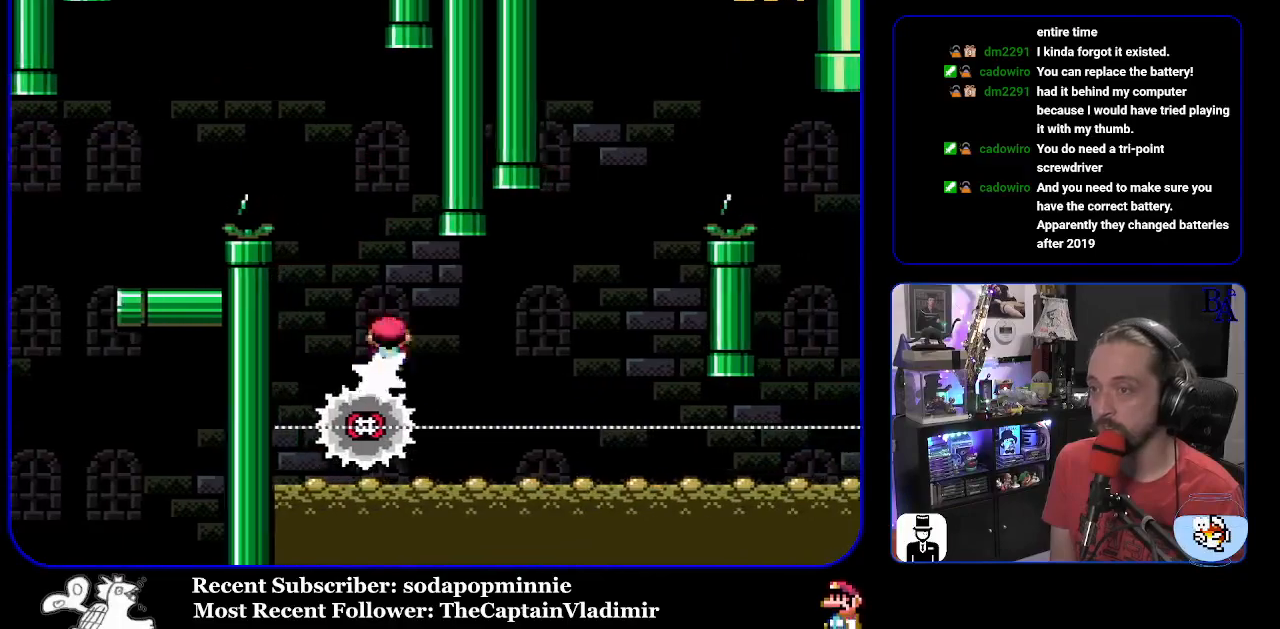
{"buttons": ["A", "X", "DPAD_RIGHT"], "events": [[133, "A", "down"], [200, "DPAD_RIGHT", "up"], [233, "DPAD_LEFT", "down"], [333, "DPAD_LEFT", "up"], [333, "DPAD_RIGHT", "down"]]}
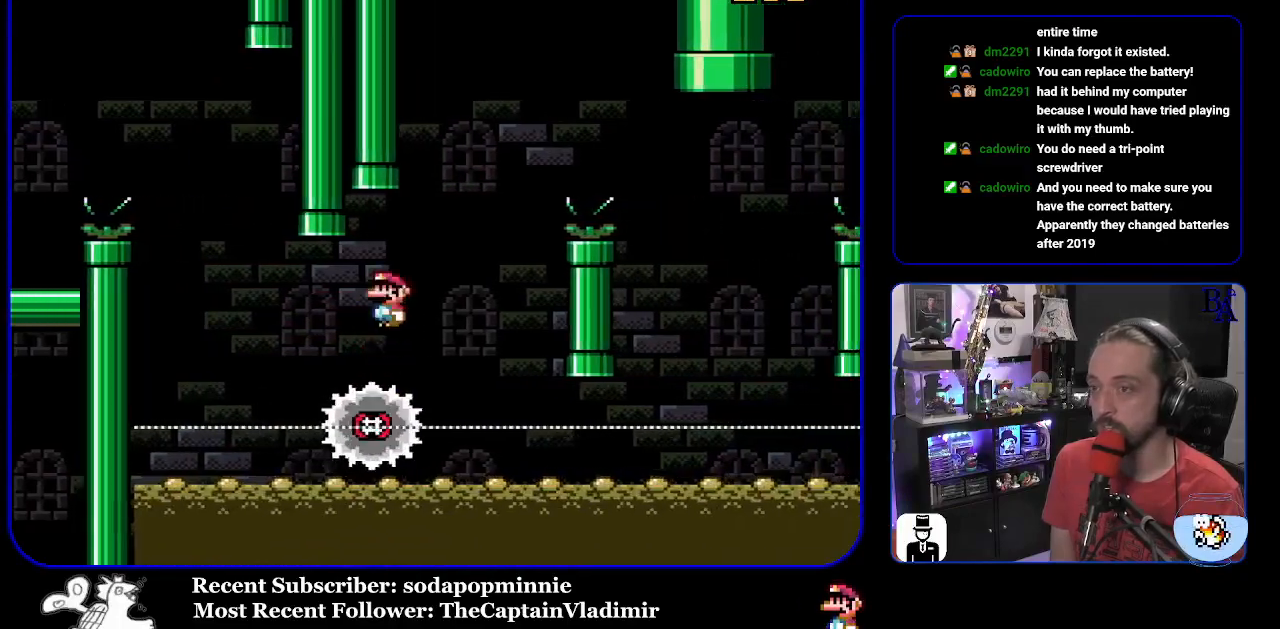
{"buttons": ["A", "X", "DPAD_RIGHT"], "events": []}
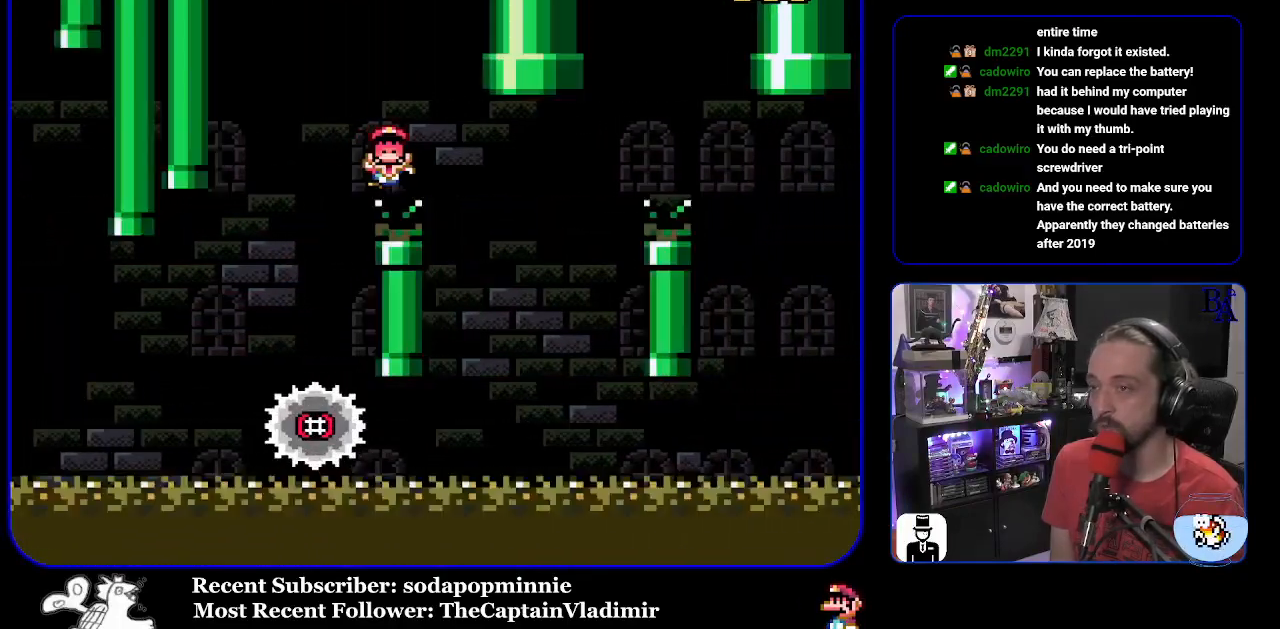
{"buttons": ["X"], "events": [[83, "DPAD_RIGHT", "up"], [100, "DPAD_LEFT", "down"], [217, "DPAD_LEFT", "up"], [450, "A", "up"]]}
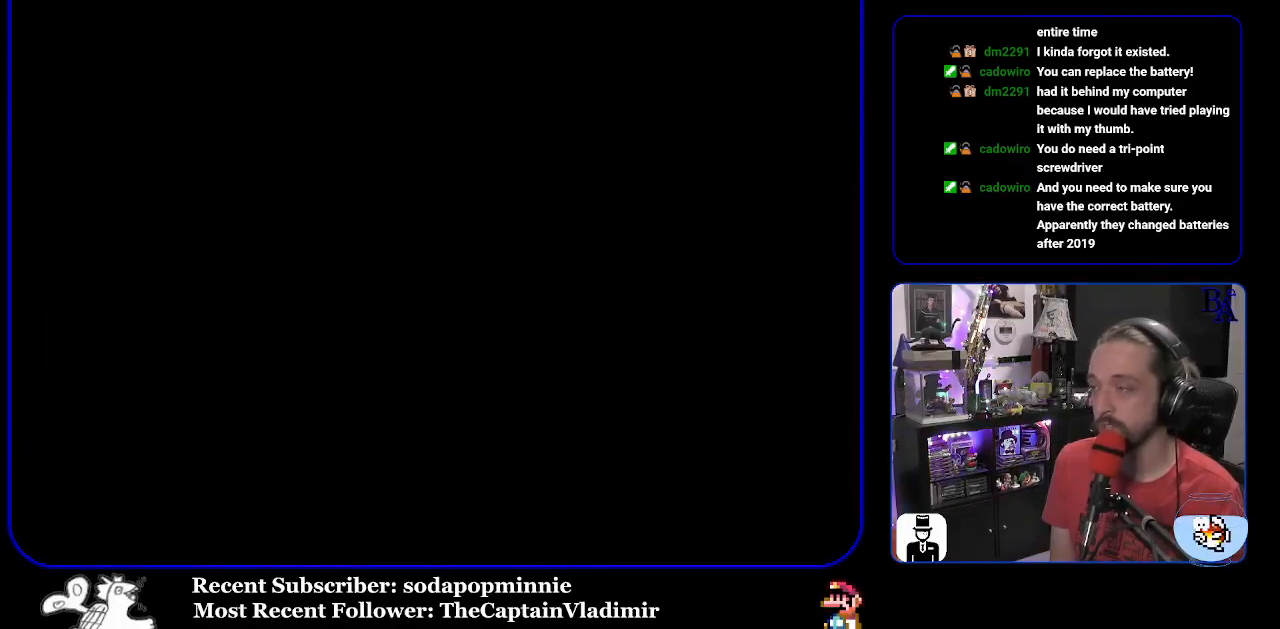
{"buttons": ["Y"], "events": [[150, "X", "up"], [317, "Y", "down"]]}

▶ _Assignment_
In your copy of the material, match every word exactly and include no pictures.

▶ _Task response_
{"buttons": ["A", "X", "DPAD_RIGHT"], "events": [[133, "A", "down"], [200, "DPAD_RIGHT", "up"], [233, "DPAD_LEFT", "down"], [333, "DPAD_LEFT", "up"], [333, "DPAD_RIGHT", "down"]]}
{"buttons": ["A", "X", "DPAD_RIGHT"], "events": []}
{"buttons": ["X"], "events": [[83, "DPAD_RIGHT", "up"], [100, "DPAD_LEFT", "down"], [217, "DPAD_LEFT", "up"], [450, "A", "up"]]}
{"buttons": ["Y"], "events": [[150, "X", "up"], [317, "Y", "down"]]}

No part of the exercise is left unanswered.